* What is expected:
In exact form, set down only those lines of the material that run from its first line to the line with "Document page, 1275x1650 pixels.", inclusive.

*** Begin section ***

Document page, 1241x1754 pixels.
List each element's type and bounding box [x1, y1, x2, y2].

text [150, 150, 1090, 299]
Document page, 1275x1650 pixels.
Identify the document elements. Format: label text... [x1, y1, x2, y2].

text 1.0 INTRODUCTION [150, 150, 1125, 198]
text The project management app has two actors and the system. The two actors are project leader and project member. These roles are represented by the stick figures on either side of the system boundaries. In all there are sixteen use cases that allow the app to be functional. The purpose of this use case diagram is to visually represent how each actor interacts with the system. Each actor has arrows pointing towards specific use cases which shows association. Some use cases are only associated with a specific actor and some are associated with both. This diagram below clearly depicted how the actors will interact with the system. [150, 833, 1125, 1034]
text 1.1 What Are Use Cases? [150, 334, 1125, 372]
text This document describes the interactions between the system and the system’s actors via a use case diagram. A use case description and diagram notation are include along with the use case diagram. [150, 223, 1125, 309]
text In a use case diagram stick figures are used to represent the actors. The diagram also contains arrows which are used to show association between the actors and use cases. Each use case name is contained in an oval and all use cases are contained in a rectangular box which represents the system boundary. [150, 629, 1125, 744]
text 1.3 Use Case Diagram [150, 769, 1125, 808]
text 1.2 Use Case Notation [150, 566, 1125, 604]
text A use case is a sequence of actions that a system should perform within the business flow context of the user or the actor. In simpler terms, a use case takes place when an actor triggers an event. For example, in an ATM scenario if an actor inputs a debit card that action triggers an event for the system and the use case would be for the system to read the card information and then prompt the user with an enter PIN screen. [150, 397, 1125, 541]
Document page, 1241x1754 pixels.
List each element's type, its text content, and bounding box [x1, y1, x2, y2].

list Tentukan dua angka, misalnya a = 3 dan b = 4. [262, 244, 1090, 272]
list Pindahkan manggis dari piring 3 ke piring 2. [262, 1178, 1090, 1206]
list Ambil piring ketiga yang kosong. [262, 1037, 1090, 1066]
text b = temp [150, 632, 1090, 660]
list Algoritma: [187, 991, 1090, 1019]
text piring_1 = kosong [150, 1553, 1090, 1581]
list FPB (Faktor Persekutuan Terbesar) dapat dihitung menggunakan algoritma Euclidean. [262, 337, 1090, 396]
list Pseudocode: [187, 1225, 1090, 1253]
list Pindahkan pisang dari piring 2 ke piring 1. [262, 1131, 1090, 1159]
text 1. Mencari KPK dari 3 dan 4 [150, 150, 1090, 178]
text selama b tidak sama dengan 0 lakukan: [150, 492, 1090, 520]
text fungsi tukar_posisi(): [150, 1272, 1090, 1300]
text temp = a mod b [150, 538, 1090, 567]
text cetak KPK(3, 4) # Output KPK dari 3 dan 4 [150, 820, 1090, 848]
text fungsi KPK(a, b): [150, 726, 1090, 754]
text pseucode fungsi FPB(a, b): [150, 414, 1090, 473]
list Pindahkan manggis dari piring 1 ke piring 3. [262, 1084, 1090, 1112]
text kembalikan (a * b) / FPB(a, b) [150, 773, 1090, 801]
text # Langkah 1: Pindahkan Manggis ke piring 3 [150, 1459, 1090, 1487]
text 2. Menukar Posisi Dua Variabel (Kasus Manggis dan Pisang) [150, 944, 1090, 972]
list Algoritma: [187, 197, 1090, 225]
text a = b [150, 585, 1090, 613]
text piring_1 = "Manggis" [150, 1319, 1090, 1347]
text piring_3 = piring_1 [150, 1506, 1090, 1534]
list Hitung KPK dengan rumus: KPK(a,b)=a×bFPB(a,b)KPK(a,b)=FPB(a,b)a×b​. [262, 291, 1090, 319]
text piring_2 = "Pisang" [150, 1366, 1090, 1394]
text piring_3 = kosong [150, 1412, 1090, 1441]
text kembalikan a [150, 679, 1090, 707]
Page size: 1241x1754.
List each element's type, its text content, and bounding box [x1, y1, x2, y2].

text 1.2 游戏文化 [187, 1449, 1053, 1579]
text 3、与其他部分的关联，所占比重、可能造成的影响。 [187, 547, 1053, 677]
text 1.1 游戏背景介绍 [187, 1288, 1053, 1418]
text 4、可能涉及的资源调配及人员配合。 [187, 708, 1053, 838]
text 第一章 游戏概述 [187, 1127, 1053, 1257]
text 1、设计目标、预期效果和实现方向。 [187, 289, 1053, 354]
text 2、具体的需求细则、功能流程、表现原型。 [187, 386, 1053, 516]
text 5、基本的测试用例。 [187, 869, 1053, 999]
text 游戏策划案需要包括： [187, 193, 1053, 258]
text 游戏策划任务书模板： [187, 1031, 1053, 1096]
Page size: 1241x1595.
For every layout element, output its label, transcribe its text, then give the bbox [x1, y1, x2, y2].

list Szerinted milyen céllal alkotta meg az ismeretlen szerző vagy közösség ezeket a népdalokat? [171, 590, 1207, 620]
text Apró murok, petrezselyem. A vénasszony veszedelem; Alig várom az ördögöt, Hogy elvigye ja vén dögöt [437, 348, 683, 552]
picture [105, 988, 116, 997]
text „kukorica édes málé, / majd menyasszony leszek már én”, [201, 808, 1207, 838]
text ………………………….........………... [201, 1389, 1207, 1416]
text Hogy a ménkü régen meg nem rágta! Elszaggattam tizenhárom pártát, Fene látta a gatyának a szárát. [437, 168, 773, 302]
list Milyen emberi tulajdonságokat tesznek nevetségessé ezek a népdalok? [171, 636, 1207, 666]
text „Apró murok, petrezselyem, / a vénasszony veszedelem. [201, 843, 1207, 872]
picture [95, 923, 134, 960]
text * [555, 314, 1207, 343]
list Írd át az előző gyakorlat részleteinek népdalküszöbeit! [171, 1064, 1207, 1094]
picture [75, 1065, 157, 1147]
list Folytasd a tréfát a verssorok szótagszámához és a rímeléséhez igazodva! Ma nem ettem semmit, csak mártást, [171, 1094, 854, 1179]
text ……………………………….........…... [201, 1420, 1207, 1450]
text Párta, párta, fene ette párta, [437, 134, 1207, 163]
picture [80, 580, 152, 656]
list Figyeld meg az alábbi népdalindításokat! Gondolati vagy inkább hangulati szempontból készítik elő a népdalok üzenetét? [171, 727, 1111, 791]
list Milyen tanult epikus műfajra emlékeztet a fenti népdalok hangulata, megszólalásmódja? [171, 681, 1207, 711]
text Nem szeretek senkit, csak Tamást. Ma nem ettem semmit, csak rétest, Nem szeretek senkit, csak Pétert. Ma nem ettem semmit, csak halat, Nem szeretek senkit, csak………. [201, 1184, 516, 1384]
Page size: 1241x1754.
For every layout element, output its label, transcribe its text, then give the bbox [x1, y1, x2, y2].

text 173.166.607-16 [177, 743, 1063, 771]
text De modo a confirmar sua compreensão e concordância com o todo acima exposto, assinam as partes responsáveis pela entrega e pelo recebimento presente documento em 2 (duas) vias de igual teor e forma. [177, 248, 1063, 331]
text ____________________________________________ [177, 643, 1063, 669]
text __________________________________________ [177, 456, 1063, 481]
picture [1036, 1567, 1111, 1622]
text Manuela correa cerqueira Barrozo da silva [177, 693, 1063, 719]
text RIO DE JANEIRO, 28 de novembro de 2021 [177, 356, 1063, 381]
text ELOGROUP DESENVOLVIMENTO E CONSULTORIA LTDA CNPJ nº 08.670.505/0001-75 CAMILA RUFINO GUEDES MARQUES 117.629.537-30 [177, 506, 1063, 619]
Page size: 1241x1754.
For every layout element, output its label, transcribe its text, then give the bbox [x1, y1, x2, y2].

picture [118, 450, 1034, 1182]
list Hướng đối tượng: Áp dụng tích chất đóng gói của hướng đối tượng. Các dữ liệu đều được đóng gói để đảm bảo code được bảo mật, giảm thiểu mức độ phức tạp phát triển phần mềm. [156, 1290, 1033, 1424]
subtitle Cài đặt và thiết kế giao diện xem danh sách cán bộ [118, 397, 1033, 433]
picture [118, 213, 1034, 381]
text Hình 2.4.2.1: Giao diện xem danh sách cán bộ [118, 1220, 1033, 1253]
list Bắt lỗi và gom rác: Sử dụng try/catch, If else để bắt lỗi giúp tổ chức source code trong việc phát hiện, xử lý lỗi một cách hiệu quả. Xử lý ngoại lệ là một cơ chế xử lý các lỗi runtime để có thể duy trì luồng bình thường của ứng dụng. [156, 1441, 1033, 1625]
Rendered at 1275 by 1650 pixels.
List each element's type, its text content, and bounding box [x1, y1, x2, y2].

*** End section ***

* Response for this exercise:
Document page, 1241x1754 pixels.
List each element's type and bounding box [x1, y1, x2, y2].

text [150, 150, 1090, 299]
Document page, 1275x1650 pixels.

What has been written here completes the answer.